The police did not recover any weapons, but they found nineteen cartridge cases at the

scene, most of which were located within nineteen feet of the front door of the club and on the

left side of the parking lot. Two cars belonging to persons who were at the club, which were

parked on the left side of the lot near the street, were hit by bullets.

At the conclusion of the Commonwealth’s case in chief, appellant moved to strike the

charges, arguing the evidence showed that he had acted in self-defense and that Code

§ 18.2-280(E) precluded the Commonwealth from prosecuting him for discharging a firearm in

public as well as aggravated malicious wounding and the related use of a firearm in the

-3- commission of that offense. The Commonwealth argued that the offenses had different

elements, and the court denied the motion. Appellant presented no evidence and renewed his

motion on the same grounds, which the court again denied.

This appeal followed.

ANALYSIS

I. Code § 18.2-280(E)

Code § 18.2-280 criminalizes the willful discharge of firearms in public places.

Depending on where the act occurs and whether anyone is injured, the offense may be punished

as a Class 1 misdemeanor, or a Class 4 or a Class 6 felony. Here, appellant was charged with a

Class 6 felony under Code § 18.2-280(A), namely, that he willfully discharged a firearm in a

public place, which resulted in bodily injury to another person. Appellant also was charged with

aggravated malicious wounding and the related use of a firearm. The jury acquitted appellant of

aggravated malicious wounding but convicted him of discharging a firearm in public under Code

§ 18.2-280 and use of a firearm in the commission or attempted commission of aggravated

malicious wounding or malicious wounding under Code § 18.2-53.1.

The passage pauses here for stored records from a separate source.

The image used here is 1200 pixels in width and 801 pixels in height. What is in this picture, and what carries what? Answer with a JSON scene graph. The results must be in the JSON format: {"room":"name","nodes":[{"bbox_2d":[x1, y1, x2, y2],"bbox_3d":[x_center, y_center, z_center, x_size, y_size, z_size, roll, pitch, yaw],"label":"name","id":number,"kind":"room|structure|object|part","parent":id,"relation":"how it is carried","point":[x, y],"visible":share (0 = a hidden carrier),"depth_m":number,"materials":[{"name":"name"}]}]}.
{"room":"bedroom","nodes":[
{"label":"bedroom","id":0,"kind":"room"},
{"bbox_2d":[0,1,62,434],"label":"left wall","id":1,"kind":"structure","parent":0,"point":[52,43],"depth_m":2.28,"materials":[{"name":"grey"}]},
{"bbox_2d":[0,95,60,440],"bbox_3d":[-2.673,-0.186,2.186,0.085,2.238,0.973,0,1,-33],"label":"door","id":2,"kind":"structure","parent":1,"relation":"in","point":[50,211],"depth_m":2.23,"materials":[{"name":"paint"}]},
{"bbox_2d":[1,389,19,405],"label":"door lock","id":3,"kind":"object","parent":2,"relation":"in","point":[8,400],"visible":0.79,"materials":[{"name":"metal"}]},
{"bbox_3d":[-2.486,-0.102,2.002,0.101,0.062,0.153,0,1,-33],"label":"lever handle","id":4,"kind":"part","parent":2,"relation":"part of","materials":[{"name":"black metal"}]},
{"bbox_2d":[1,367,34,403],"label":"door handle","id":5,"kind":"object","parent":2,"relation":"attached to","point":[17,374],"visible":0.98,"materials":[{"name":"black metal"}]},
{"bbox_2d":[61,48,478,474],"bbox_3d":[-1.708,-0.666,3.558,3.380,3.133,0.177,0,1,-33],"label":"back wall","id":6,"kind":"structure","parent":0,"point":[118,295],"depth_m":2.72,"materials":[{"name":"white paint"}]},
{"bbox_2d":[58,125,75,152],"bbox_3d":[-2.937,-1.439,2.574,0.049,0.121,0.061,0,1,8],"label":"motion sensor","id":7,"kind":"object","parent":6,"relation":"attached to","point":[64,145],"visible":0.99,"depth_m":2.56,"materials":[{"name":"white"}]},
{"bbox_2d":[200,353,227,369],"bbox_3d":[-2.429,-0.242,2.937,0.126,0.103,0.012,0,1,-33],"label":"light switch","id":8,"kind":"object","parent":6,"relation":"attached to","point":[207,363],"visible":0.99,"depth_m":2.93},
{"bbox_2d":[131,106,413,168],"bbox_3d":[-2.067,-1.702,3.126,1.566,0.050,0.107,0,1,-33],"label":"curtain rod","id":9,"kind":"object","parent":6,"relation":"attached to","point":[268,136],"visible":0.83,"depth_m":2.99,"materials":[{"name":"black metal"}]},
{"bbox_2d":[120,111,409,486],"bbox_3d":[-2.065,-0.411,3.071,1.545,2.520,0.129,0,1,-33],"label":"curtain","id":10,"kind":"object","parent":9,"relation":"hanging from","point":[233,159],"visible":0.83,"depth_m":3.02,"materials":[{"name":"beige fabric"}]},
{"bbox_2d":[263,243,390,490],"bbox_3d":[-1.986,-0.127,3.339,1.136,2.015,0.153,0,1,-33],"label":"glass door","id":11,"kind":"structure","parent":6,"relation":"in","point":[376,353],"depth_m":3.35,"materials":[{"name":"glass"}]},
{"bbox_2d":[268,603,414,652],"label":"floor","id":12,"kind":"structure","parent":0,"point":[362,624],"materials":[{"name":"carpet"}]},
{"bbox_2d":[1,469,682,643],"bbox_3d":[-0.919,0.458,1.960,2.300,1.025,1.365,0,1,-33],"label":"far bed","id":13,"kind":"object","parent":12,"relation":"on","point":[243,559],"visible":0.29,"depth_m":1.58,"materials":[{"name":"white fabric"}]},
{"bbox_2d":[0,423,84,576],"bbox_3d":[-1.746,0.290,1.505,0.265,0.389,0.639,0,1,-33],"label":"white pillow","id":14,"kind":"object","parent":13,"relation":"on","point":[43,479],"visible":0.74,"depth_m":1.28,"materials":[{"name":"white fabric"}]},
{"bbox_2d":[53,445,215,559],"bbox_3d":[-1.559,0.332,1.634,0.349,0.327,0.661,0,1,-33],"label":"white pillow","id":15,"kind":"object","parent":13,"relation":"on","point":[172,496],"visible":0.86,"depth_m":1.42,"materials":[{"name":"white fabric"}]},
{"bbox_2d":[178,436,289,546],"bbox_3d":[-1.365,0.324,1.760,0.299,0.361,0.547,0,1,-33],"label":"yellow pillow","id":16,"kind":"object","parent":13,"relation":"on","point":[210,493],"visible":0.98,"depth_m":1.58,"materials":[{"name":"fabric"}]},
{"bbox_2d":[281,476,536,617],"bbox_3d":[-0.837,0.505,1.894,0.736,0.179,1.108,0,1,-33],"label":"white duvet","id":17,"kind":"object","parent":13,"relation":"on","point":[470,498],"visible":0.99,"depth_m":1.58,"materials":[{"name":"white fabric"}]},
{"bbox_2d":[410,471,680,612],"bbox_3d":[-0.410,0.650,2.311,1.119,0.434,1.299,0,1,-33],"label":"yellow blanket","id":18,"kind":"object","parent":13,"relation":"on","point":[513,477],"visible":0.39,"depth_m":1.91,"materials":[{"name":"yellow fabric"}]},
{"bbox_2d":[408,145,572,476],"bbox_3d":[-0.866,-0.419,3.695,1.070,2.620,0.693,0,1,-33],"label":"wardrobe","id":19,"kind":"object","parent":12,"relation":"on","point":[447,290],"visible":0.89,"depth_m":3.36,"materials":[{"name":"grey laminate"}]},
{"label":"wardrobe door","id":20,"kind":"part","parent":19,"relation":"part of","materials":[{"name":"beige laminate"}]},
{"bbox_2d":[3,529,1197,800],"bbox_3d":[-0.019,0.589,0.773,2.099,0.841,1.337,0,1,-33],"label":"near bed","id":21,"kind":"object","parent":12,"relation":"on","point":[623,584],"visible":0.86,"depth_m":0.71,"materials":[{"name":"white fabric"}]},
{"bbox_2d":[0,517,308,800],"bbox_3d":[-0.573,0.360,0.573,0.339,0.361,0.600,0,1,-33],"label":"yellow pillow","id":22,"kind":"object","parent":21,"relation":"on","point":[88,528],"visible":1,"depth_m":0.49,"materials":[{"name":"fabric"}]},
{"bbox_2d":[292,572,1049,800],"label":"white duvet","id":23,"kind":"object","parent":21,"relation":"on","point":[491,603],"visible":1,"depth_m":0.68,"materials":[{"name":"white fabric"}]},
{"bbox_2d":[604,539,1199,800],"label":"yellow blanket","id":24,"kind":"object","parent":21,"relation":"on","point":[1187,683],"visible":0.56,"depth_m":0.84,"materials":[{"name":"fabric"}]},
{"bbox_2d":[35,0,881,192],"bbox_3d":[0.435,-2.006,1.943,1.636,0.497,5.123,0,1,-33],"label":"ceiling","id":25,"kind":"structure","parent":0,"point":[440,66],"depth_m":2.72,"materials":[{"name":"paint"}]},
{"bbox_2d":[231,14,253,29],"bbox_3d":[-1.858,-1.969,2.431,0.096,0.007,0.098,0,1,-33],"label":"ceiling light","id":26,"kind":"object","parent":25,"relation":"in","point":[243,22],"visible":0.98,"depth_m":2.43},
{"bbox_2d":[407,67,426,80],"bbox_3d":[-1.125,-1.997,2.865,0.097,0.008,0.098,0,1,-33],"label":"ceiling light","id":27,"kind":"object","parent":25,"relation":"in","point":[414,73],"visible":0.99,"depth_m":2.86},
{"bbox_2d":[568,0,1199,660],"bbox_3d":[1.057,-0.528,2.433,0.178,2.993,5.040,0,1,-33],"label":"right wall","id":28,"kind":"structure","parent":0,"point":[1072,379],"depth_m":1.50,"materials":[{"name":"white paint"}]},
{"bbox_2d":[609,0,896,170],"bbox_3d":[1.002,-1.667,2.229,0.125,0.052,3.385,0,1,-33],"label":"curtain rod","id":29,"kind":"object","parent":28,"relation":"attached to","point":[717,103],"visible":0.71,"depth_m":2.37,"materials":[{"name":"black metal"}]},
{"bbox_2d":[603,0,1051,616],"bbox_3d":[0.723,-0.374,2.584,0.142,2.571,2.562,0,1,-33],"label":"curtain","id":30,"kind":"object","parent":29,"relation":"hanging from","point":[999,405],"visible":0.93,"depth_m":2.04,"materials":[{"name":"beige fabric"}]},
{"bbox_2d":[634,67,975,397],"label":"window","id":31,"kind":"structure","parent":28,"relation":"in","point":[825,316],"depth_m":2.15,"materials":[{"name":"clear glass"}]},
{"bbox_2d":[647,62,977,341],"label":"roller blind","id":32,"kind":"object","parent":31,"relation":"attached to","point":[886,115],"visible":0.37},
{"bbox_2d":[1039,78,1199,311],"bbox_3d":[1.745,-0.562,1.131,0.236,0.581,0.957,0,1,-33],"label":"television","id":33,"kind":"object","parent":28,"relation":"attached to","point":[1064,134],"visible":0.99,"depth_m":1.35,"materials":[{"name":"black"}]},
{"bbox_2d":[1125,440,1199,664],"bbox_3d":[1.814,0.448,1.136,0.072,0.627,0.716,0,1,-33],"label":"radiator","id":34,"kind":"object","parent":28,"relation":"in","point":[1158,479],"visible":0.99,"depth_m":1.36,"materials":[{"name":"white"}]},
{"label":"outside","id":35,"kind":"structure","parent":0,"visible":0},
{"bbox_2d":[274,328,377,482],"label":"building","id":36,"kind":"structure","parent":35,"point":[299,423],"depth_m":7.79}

Code § 18.2-280(E) states: “Nothing in this statute shall preclude the Commonwealth

from electing to prosecute under any other applicable provision of law instead of this section.”

According to appellant, this subsection “does not allow the Commonwealth to charge a

defendant with discharging a firearm in public causing bodily injury and another crime involving

an injury that occurred from the same gunshot.”